#### [What is being asked]
Please filter the listing for the string "Planned" and copy each matching line.

#### [Provided entries]
'''

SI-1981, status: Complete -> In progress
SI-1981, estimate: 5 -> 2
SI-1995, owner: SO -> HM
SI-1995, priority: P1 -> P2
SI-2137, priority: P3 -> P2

'''
'''

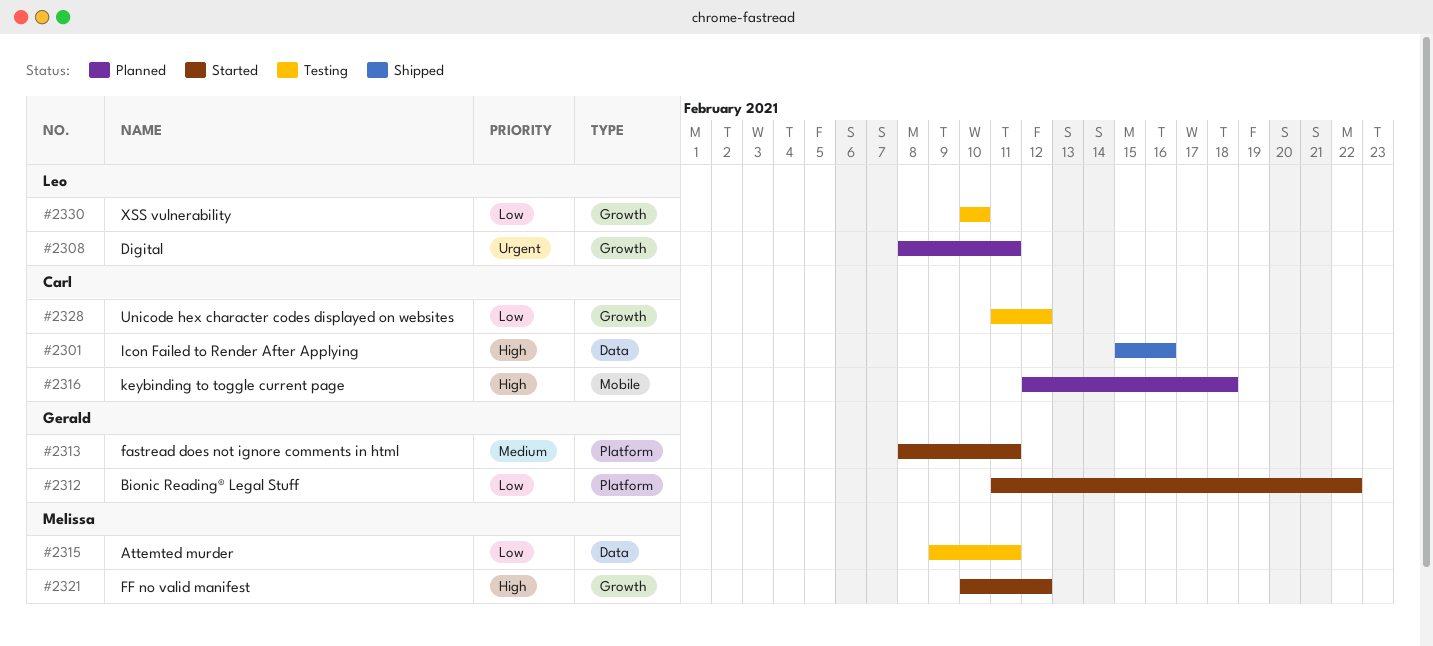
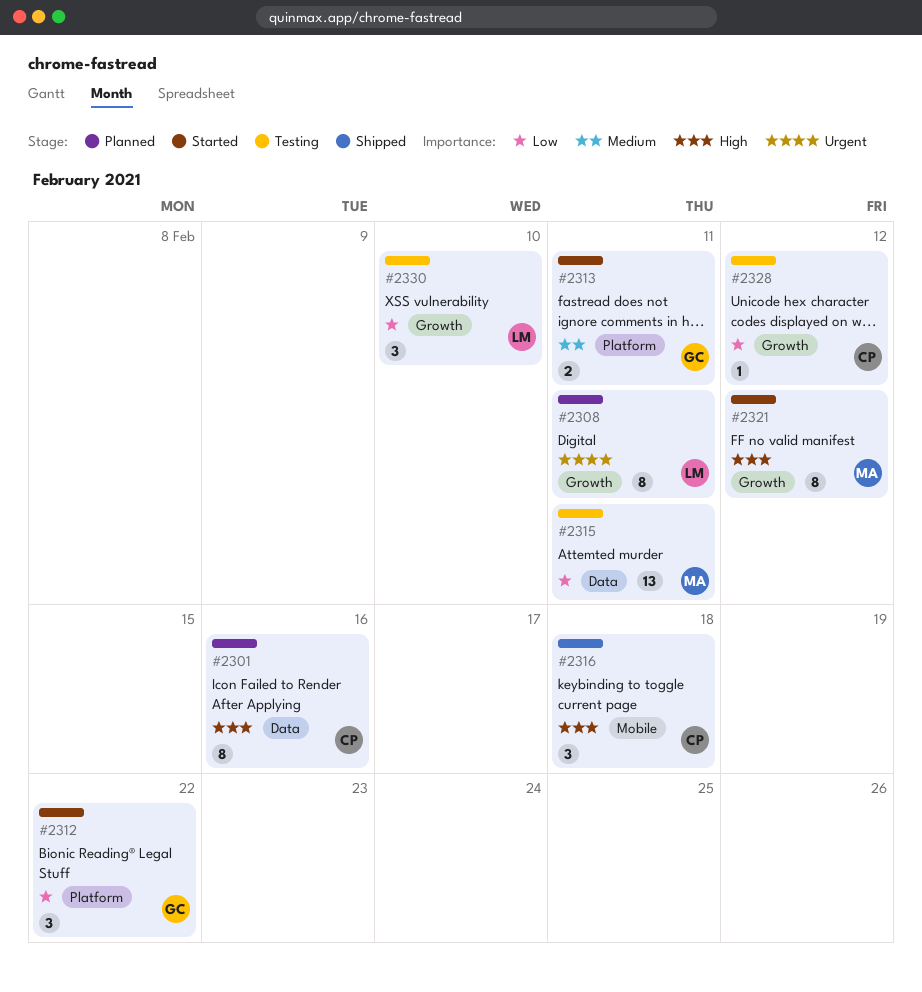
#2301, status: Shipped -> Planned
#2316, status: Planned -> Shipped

'''
'''

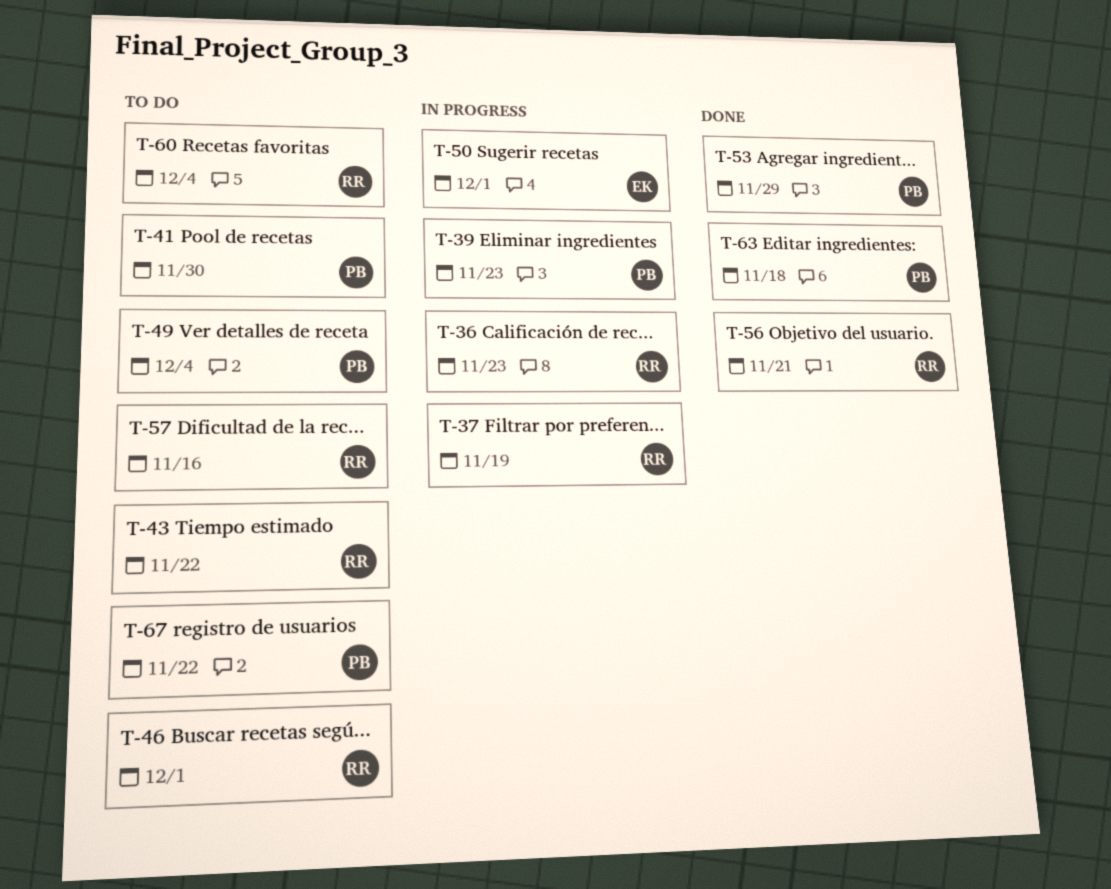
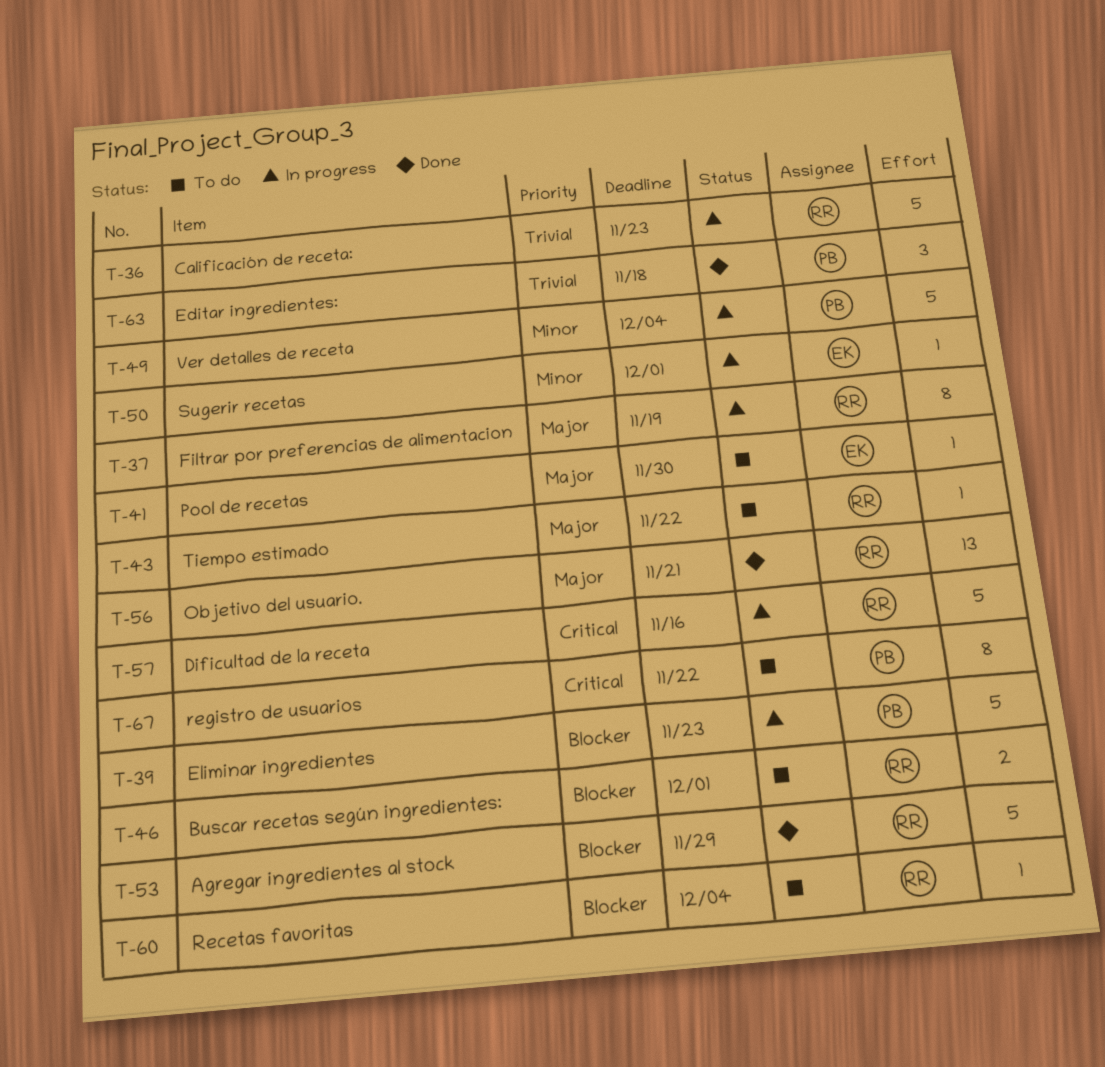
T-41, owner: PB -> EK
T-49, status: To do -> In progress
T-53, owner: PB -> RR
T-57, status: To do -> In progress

'''

#### [Answer to this problem]
#2301, status: Shipped -> Planned
#2316, status: Planned -> Shipped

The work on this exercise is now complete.